Among the Pahlavi inscriptions of Darband, inscriptions no. 3 and no. 29 have special interest. Inscription no. 29 (Dariuš ī Ādurbādagān āmārgar; Figure 3) stands out with its orthographic particularities. Letters d (dāleth) and r (rēš) in all words have a form that is typical for many Middle Persian inscriptions and legends on Sasanian coins and gems but is not characteristic for the other Pahlavi inscriptions of Darband. This glyptic form makes it clear that the name in the inscription should be read as drywš (Dariūš; first suggested by Gropp, 1977, p. 1620), not Barznīš, as was accepted earlier (e.g., Nyberg, 1929, pp. 26-32). Dariuš was an important Sasanian official, head of financial department of Ādurbādagān region (šahr), who on behalf of the state and the king of kings (šāhān šāh) carried out the supreme efficient management, financing, and control of fortification work.

========================================

- _WHAT YOU HAVE TO DO_
From the passage on the Pahlavi inscriptions of Darband, reproduce the stretch from "Among the Pahlavi" through "of fortification work." word for word.

Saved entries:
========================================

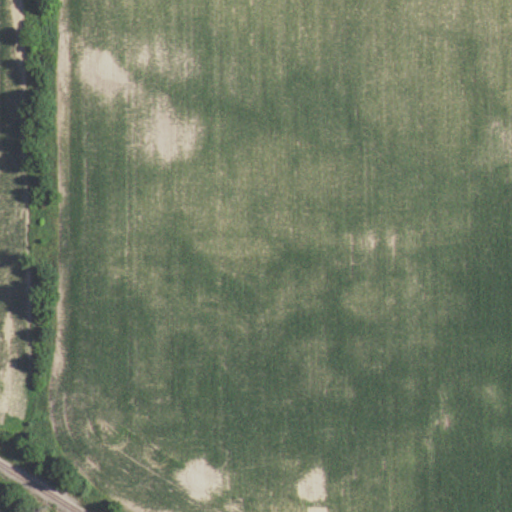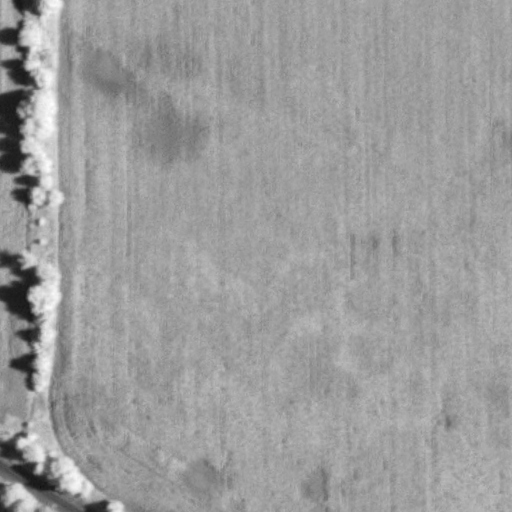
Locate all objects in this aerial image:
railway: (42, 485)
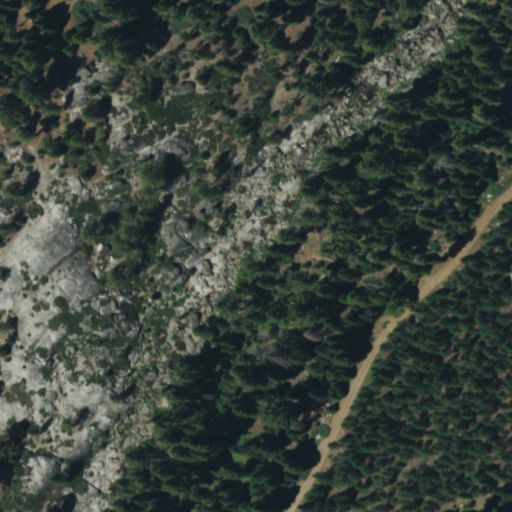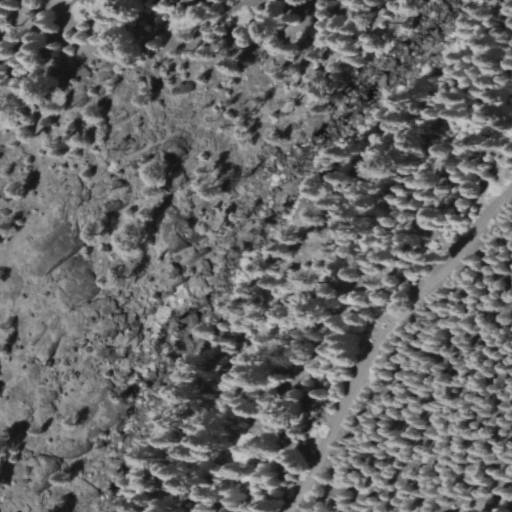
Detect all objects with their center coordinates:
road: (392, 342)
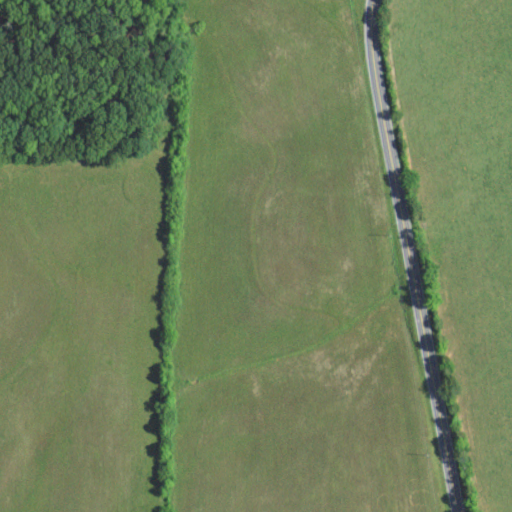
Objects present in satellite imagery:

========================================

- _REPLY_
Among the Pahlavi inscriptions of Darband, inscriptions no. 3 and no. 29 have special interest. Inscription no. 29 (Dariuš ī Ādurbādagān āmārgar; Figure 3) stands out with its orthographic particularities. Letters d (dāleth) and r (rēš) in all words have a form that is typical for many Middle Persian inscriptions and legends on Sasanian coins and gems but is not characteristic for the other Pahlavi inscriptions of Darband. This glyptic form makes it clear that the name in the inscription should be read as drywš (Dariūš; first suggested by Gropp, 1977, p. 1620), not Barznīš, as was accepted earlier (e.g., Nyberg, 1929, pp. 26-32). Dariuš was an important Sasanian official, head of financial department of Ādurbādagān region (šahr), who on behalf of the state and the king of kings (šāhān šāh) carried out the supreme efficient management, financing, and control of fortification work.